=== Document text ===

================

The group gained a sixth customer in Japan, home to competitors Nikon and Canon, and said orders for new immersion systems – each of which sells for €25m ($30m) – were likely to exceed expectations of 20-25 shipments this year. “We see this as the technology of choice for the next three or four years,” said Eric Meurice, chief executive. 

Group sales rose 3 per cent to €2.53bn in 2005 and €548m in the fourth-quarter, as customers rushed to meet year-end short-term demand for chips for mobile phones, PCs and music players.

That contrasted with a 9 per cent sector-wide sales decline in 2005, and results from Intel, the world's biggest chipmaker and an ASML customer, which undershot expectations, suggesting a dip in demand for personal computers.

Mr Meurice said ASML had a market share of 57-58 per cent by value and expected to increase that in 2006. Its shares rose 6.4 per cent to €17.90.

It shipped 196 systems in 2005, selling 47 units in the fourth quarter, against analysts’s expectations of 40. Mr Meurice said the order book, a key indicator of industry demand for chip-using consumer products, confirmed “an overall semiconductor cycle upswing”. He expected first-quarter bookings to at least match those of the fourth quarter.

================

=== Written task ===
Answer from the ASML report:
(a) How many systems did the group ship in 2005?
(b) What were group sales for 2005?
(c) What market share by value did Mr Meurice give for ASML?
The material after this is not needed.

=== Given data ===
================

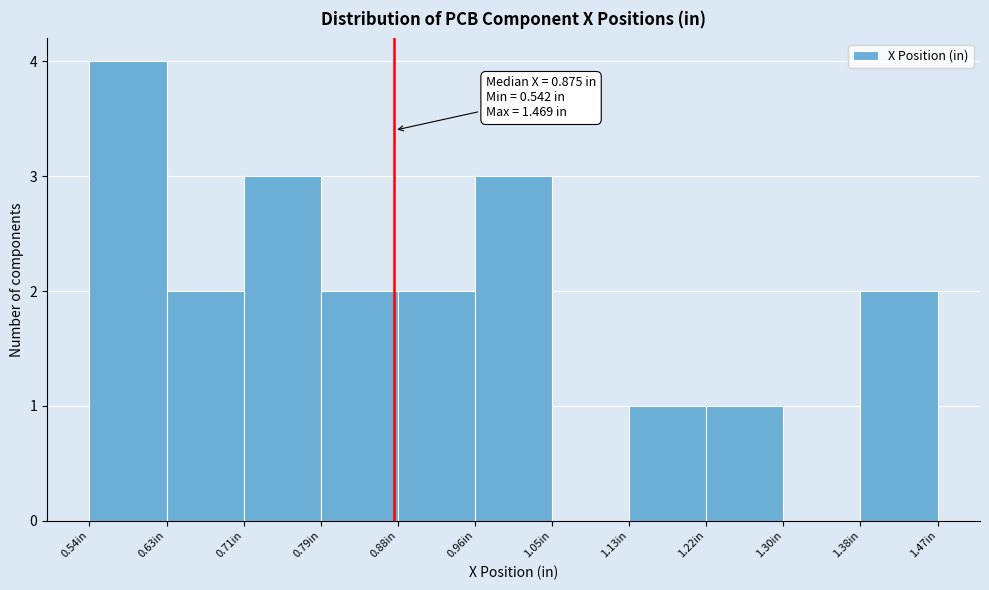

Over which range of the x-axis is the bar tallest?

0.54 to 0.63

================

=== Exercise solution ===
(a) 196 systems
(b) €2.53bn
(c) 57-58 per cent